New Fordham Report: Colorado Charters Lagging in True Autonomy
One of the main ingredients that gives public charter schools the opportunity to thrive in a competitive environment is the degree of autonomy to determine its own culture, curriculum, program, budget and personnel policies. But just how much autonomy do they have?
We know that because of different laws and policies, all states certainly aren’t equal. The Center for Education Reform’s annual report card on states’ charter-friendliness is the leading example.
But today the Fordham Institute released a report that takes a closer look at 100 charter schools in 26 different states, rating them on a carefully-developed metric of autonomy in the areas of: Vision and Culture, Program, Staffing, and Financial and Governance.
An interesting aspect of the report was not only taking into account the effect of state laws but also adding the impact of contracts signed between charter schools and their authorizers (e.g., school districts) on autonomy in these different areas.

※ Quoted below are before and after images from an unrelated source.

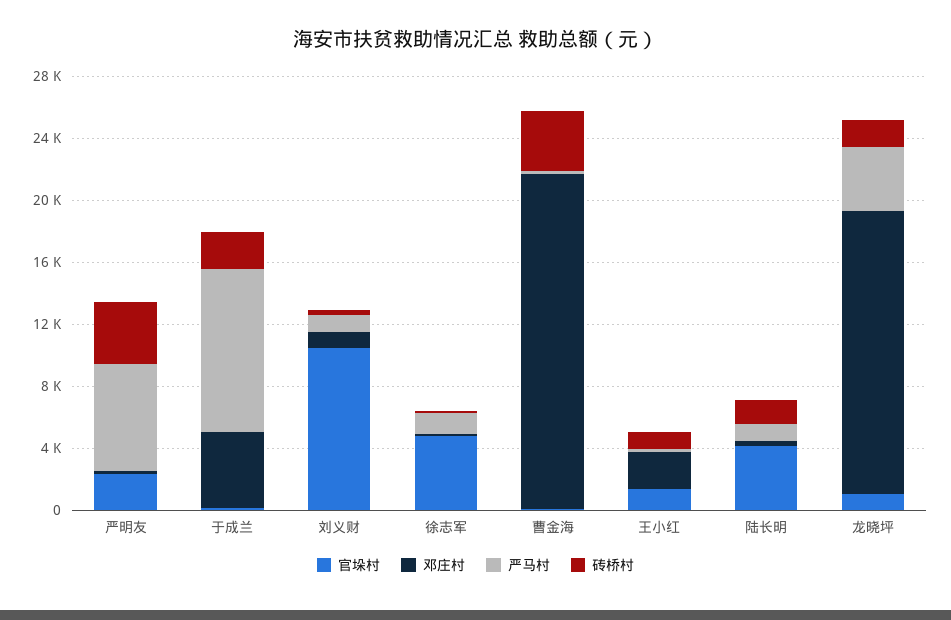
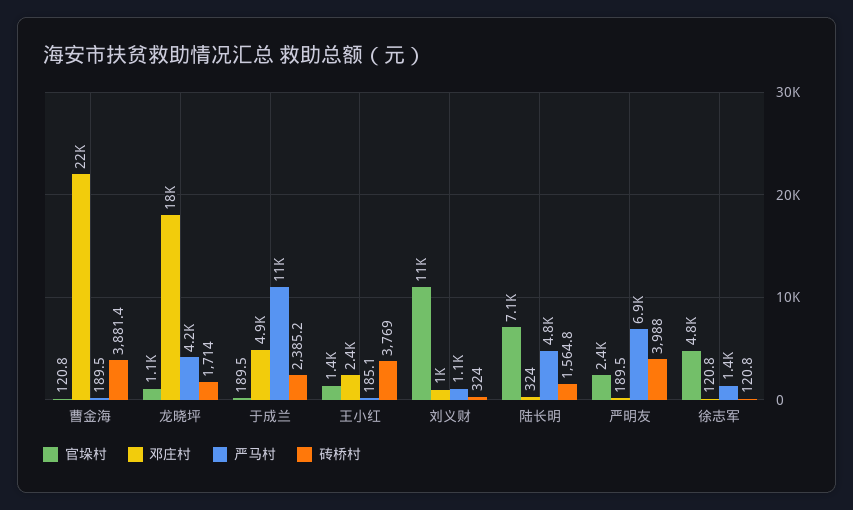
  {
    "官垛村": {
      "严明友": 2400,
      "于成兰": 189.5,
      "刘义财": 11000,
      "徐志军": 4800,
      "曹金海": 120.8,
      "王小红": 1400,
-     "陆长明": 4000,
+     "陆长明": 7100,
      "龙晓坪": 1100
    },
    "邓庄村": {
      "严明友": 189.5,
      "于成兰": 4900,
      "刘义财": 1000,
      "徐志军": 120.8,
      "曹金海": 22000,
      "王小红": 2400,
      "陆长明": 324,
      "龙晓坪": 18000
    },
    "严马村": {
      "严明友": 6900,
      "于成兰": 11000,
      "刘义财": 1100,
      "徐志军": 1400,
      "曹金海": 189.5,
      "王小红": 185.1,
-     "陆长明": 1000,
+     "陆长明": 4800,
      "龙晓坪": 4200
    },
    "砖桥村": {
      "严明友": 3988,
      "于成兰": 2385.2,
      "刘义财": 324,
      "徐志军": 120.8,
      "曹金海": 3881.4,
-     "王小红": 1000,
+     "王小红": 3769,
      "陆长明": 1564.8,
      "龙晓坪": 1714
    }
  }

I have to say that I was somewhat surprised to see where Colorado ranked. According to this report, only five state laws ranked lower in charter autonomy: Maryland, New Mexico, Tennessee, Wisconsin and Georgia (conversion schools only, not-start ups). The four Colorado schools looked at ranked from C- to D+, or about 65th to 75th out of 100 (authorizer’s names in parentheses, grade in bold):
- Provost Academy online high school (Charter School Institute): 71% C-
- Thomas MacLaren Charter School, Colorado Springs (Charter School Institute): 68% D+
- Envision Leadership Prep, Denver (Denver Public Schools): 68% D+
- West Denver Prep (Denver Public Schools): 68% D+
To be clear, these grades don’t reflect on how well a school performs — for example, West Denver Prep is a top-flight performer in improving opportunity and achievement for middle school students from poorer families — just how much autonomy they are provided to do the hard work of educating their students. But Colorado policy makers may have some serious considerations to examine here that would help raise our state’s grades.